The initial response from the world’s central banks would likely echo that witnessed in the wake of the collapse of Lehman Brothers Holdings Inc. in 2008. Back then, policy makers pledged they they would provide ample liquidity, eased the collateral they leant against and boosted dollar swap lines with each other to ensure supply of the currency.
The $12 trillion of outstanding U.S. government debt is 23 times the $517 billion Lehman owed when it filed for bankruptcy on Sept. 15, 2008.
“You want the plumbing of the financial sector to keep working even with the main benchmark in default,” said Rob Wood, an economist at Berenberg Bank in London and a former official at the Bank of England. “You want to avoid a firesale of U.S. assets.”

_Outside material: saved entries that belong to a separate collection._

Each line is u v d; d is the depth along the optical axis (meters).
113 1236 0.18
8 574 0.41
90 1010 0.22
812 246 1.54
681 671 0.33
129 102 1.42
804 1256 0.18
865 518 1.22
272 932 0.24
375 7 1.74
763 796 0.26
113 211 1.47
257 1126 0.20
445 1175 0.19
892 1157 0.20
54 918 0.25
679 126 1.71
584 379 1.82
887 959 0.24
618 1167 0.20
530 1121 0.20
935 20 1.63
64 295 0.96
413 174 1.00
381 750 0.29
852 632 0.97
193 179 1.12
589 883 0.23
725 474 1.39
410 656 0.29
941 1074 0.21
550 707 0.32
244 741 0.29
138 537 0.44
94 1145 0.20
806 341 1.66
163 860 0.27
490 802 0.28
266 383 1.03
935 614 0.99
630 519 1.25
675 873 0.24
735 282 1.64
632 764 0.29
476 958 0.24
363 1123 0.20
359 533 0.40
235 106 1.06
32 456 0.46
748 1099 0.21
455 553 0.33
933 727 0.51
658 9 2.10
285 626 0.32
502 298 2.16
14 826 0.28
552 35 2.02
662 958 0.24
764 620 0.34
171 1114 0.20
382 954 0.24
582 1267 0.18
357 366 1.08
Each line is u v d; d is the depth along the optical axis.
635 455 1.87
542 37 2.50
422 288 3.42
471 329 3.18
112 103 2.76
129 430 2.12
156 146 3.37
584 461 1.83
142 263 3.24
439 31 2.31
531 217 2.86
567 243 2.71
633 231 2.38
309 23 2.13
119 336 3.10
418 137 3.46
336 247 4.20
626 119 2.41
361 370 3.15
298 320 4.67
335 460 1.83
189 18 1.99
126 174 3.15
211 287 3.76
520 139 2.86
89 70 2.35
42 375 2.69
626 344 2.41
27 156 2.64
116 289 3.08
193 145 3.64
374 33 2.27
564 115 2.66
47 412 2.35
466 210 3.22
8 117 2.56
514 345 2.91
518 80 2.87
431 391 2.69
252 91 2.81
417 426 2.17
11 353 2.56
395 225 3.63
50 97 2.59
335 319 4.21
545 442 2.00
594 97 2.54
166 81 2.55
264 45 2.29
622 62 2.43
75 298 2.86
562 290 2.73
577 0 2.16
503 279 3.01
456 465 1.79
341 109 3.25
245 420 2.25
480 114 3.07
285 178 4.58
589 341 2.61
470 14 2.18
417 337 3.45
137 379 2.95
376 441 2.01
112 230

Time is running short for U.S. politicians as they try to end a political stalemate that’s threatening to push the nation into default if the government’s borrowing authority isn’t raised before Oct. 17. President Barack Obama postponed a 3 p.m. meeting with Congressional leaders today to “allow leaders in the Senate time to continue making important progress” toward a deal, according to White House statement.
While policy makers from Japan to Saudi Arabia have expressed faith in the ability of the U.S. to pay its bills, a default would put the world in uncharted territory.
Central bankers have spent the last six years expanding their toolkit to deal with a financial crisis that began in August 2007 when tremors in the U.S. subprime mortgage market began reverberating worldwide. That turmoil deepened with the Lehman failure and was then extended by Europe’s fiscal woes.